Das Nichts
"Gott ist tot!" erklärt der Professor, oder auch nicht. Ich nicke. Nein, wir nicken. Keiner weiß um den Sinn seiner Worte. Hat er gesagt Gott sei tot, oder sprach er über Photosynthese? Wir nicken. Wir hängen an seinen Lippen, mit leerem Blick und totem Geist, hören die Worte und lassen sie weiterziehen, ohne sie gekannt zu haben. Ich weiß nicht, ob ich die Worte mal kannte, oder ob sie schon immer waren wie namenlose Fremde, die stumm an uns vorüberziehen. Graue Gestalten, von denen man sich ängstlich abwendet.
Er redet weiter. Redet er, oder schweigt er? Ich versuche ihn zu hören, es ist totenstill, doch er spricht. Spricht ohne was zu sagen. Die Stille ist gewaltig. Sie breitet sich aus wie das dunkle Nichts, das langsam aber unaufhaltsam um sich greift.
Es ist zu Ende. Alles sieht anders aus als sonst. Eine andere Perspektive, ein anderer Platz. Ich werde die anderen führen. Ich früchte mich - glaube ich. Ich weiß nicht, ob ich noch fühlen kann. Muss ich fühlen können, um mich zu fürchten? Ich führe uns hinaus. Ich gehe einen anderen Weg. Sie folgen mir. Sie folgen immer dem der vorangeht. Der der vorangeht ist krank. Ich setzte mich auf seinen Platz. Ist er krank, oder tot? Ich gehe die Treppe hoch.

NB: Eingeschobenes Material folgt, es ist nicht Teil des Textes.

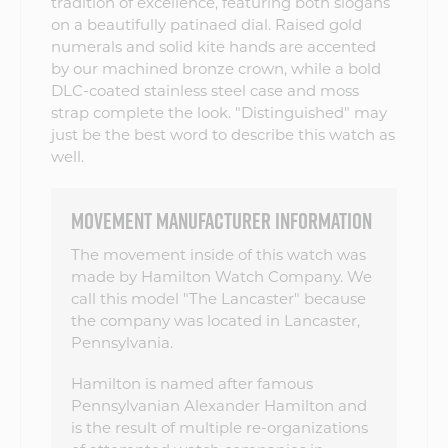
tradition of excellence, featuring both slogans
on a beautifully patinaed dial. Raised gold
numerals and solid kite hands are accented
by our machined bronze crown, while a bold
DLC-coated stainless steel case and moss
strap complete the look. "Distinguished" may
just be the best word to describe this watch as
well.
MOVEMENT MANUFACTURER INFORMATION
The movement inside of this watch was
made by Hamilton Watch Company. We
call this model "The Lancaster" because
the company was located in Lancaster,
Pennsylvania.
Hamilton is named after famous
Pennsylvanian Alexander Hamilton and
is the result of multiple re-organizations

Es ist das erste mal, dass ich die Treppe hoch gehe. Mein Herz beginnt zu klopfen. Adrenalin. Ein anderer Weg. Sie folgen mir, ich weiß nicht, ob sie sehen, dass es ein anderer Weg ist. Sie sehen den anderen, der vor ihnen geht und sind zufrieden.
Musik wäre schön, doch sie würde verrinnen wie fade Suppe. Alles ist grau. War es schon immer grau? Wahrscheinlich schon. Gibt es noch andere Farben? Ich erinnere mich nicht mehr. Ich gehe immer weiter die Treppe hoch, bis es nicht mehr geht. Wir sind auf dem Dach, der Wind weht, doch ich spüre nichts. Ich sehe es nur daran, dass sich die Bäume bewegen. Die Tiefe liegt vor uns und sie sieht aus wie das große dunkle Nichts, dass kommt um uns zu holen. Aber nein, es will uns nicht holen. Wir sind das Nichts. Es gehört zu uns. Der nächste Schritt ist einfach. Der Fall auch. Ich höre das Singen der Vögel, spüre den Wind auf meiner Haut und das Land erstreckt sich unter mir in sattem Grün. "Wie schön es ist!" denke ich voller Erstaunen und in einem letzten Aufbäumen gegen das Nichts, bevor ich für immer in ihm versinke.